Entre los indígenas, la sal de estas montañas era la moneda por la que se trocaban el oro y las esmeraldas, las mantas, o los frutos y animales de lejanas tierras.
Fue siguiendo los caminos de la sal, después de todo, que los hombres de Jiménez de Quesada llegaron a los cacicazgos de los muiscas. Cuando ellos llegaron no había sobre esta montaña de sal poblado alguno, solo cientos de ranchos dispersos.
Habría de pasar más de medio siglo para que, en el 1600 se fundara la ciudad de Zipaquirá donde hoy la conocemos. No fue fácil convencer a los indígenas de la conveniencia de congregarse en el pueblo, en vez de vivir esparcidos por su amplio territorio.
Las instrucciones que recibió Pedro de Herrera en el «auto de poblamiento» fueron claras: había que sacarlos «de cualesquier quebradas y partes donde estuvieren, y a los que fueren rebeldes les quemará sus casas y bohíos, persuadiéndoles a los indios que han de vivir juntos por ser lo que más les conviene». Dicho estaba.
La sal de Zipaquirá reunió entonces en un solo lugar a blancos y a indios, por lo que en 1623 fue necesario hacer una división del pueblo que evitara esa inaceptable convivencia. Vale recordar que ni siquiera los encomenderos estaban autorizados a vivir en los pueblos de sus indios; para ello tenían sus ‘aposentos’ propios. Zipaquirá fue, en este sentido, un pueblo excepcional.
Las cosas cambiaron en 1778, cuando el virrey Manuel Antonio Flórez ordenó el traslado de los indios de Zipaquirá a Nemocón, alegando que allí estarían ‘con los de su raza’.
Los solares, ahora vacíos, se asignaron a familias españolas. Fue así más sencillo conseguir para un pueblo de blancos el rango de parroquia, en decreto dictado al año siguiente por el arzobispo Antonio Caballero y Góngora.
El mismo arzobispo -y luego virrey- sería protagonista unos años después del hecho histórico más conocido de Zipaquirá.

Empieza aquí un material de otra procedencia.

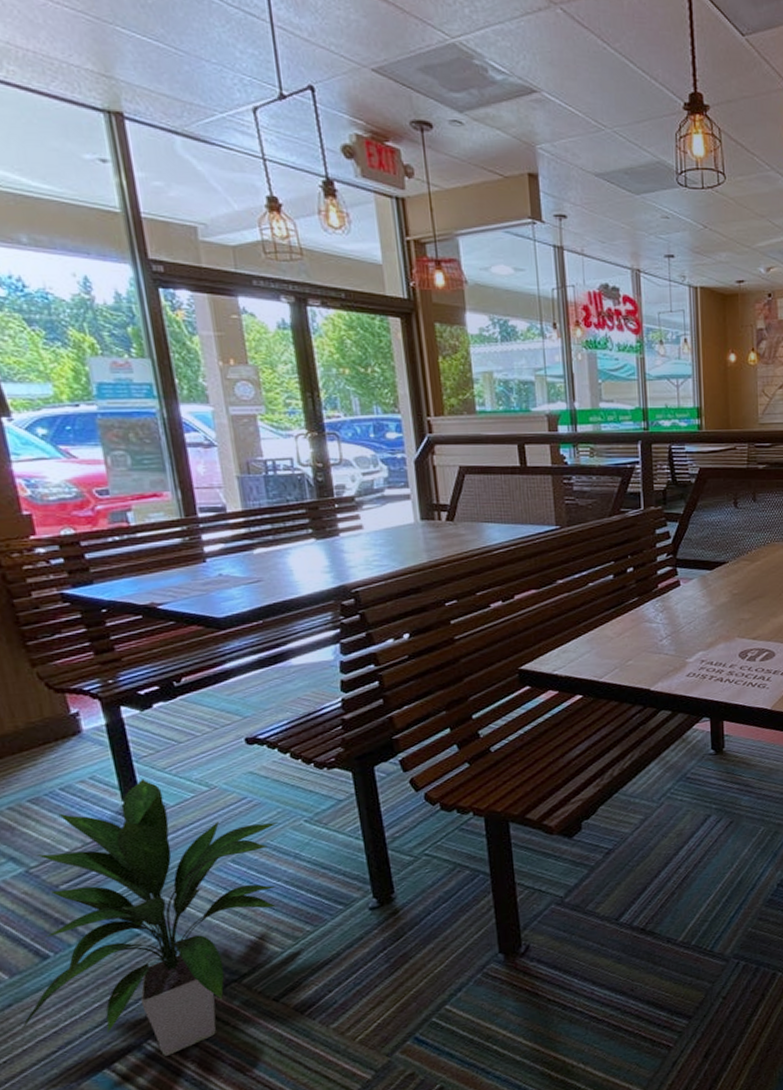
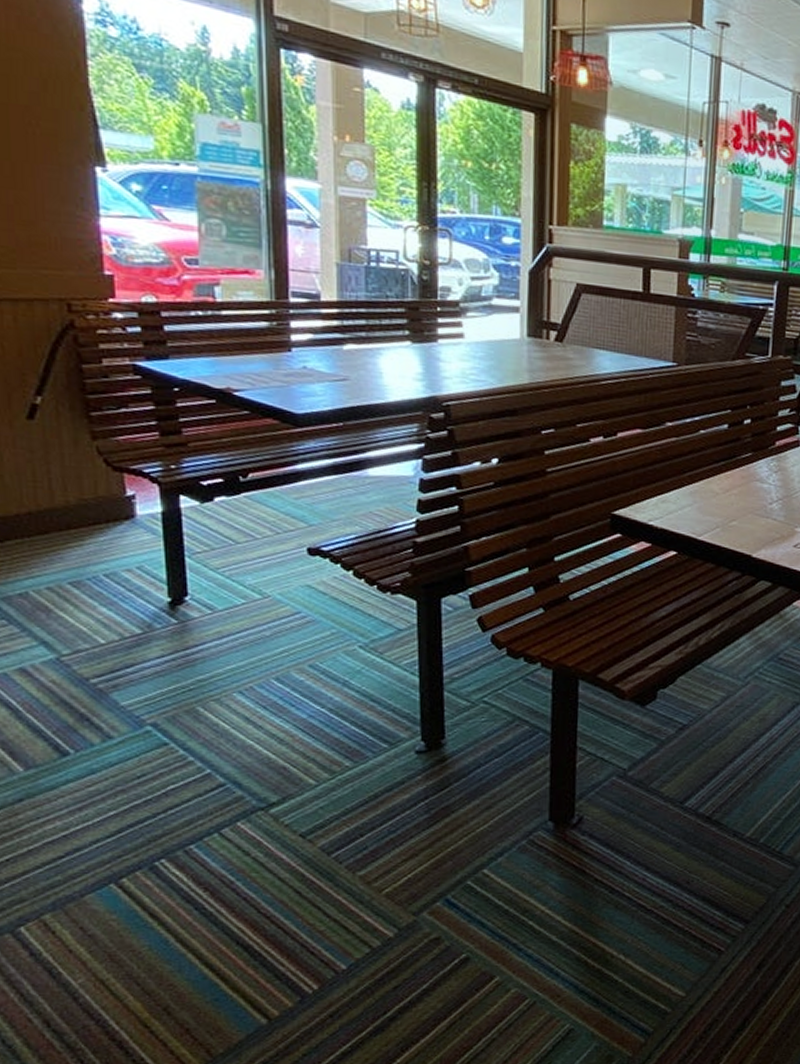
indoor plant: present [20,778,279,1056] -> none [28,576,331,879]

Aquí, en este pueblo, se puso fin en 1782 a la Rebelión de los Comuneros.
No es del caso repasar ahora esa complicada revuelta que se desencadenó en la provincia de Socorro el año anterior, y que llevó a que un enorme pero muy desorganizado ejército de campesinos y de indígenas llegara a las puertas mismas de la capital del virreinato.
Aquí los líderes revoltosos, finalmente, aceptaron ingenuos las propuestas del Gobierno, sólo para ser perseguidos y ejecutados uno a uno más adelante. Razones justificadas para desconfiar tendrán siempre los que se acojan en este país a amnistías y armisticios.
Vale decir que esta región de la Sabana mantenía desde antes de la Rebelión nexos estrechos con la provincia de Socorro; por sus intercambios comerciales de sal por miel y panela. El prócer sangileño Pedro Fermín de Vargas mantuvo en Zipaquirá una tertulia conspiradora a la cual asistió también el Precursor Antonio Nariño.
No en vano Alberto Lleras dijo un día que «con la sal de Zipaquirá se bautizó la República». Más enfático quizás fue Tomás Cipriano de Mosquera cuando afirmó que; «la unidad de la Nación se salvó por el centralismo, y el centralismo se hizo vida y se sostuvo económicamente por las salinas de Zipaquirá».
Esta ciudad fundada sobre la riqueza inusual de una montaña salada puso su cuota de mártires para la Independencia.
En 1816 Pablo Morillo fusiló en la plaza de Zipaquirá a seis héroes locales traídos a pie desde la capital.
Muchos otros zipaquireños cayeron en tierras lejanas tanto en esas batallas de la joven República como en las muchas guerras civiles del siglo XIX. Los enfrentamientos con las guerrillas de Guasca, un enclave conservador, fueron numerosos; como fueron también los alzamientos contra los gobiernos de turno, que usufructuaban las salinas sin dejarle parte de sus ganancias al pueblo.
Fue precisamente en una de estas revueltas, en 1882, cuando en medio de un tiroteo callejero murió el ex presidente de Cundinamarca Alejo Morales. El general quedó allí tendido en la misma plaza de Zipaquirá que un día lo había visto disfrutar de su breve paso por la historia. (Zipaquirá, la ciudad salada).* Tomado de www.portafolio.com.co
Diego Andrés Rosselli Cock, MD
Neuroepidemiólogo, académico e historiador.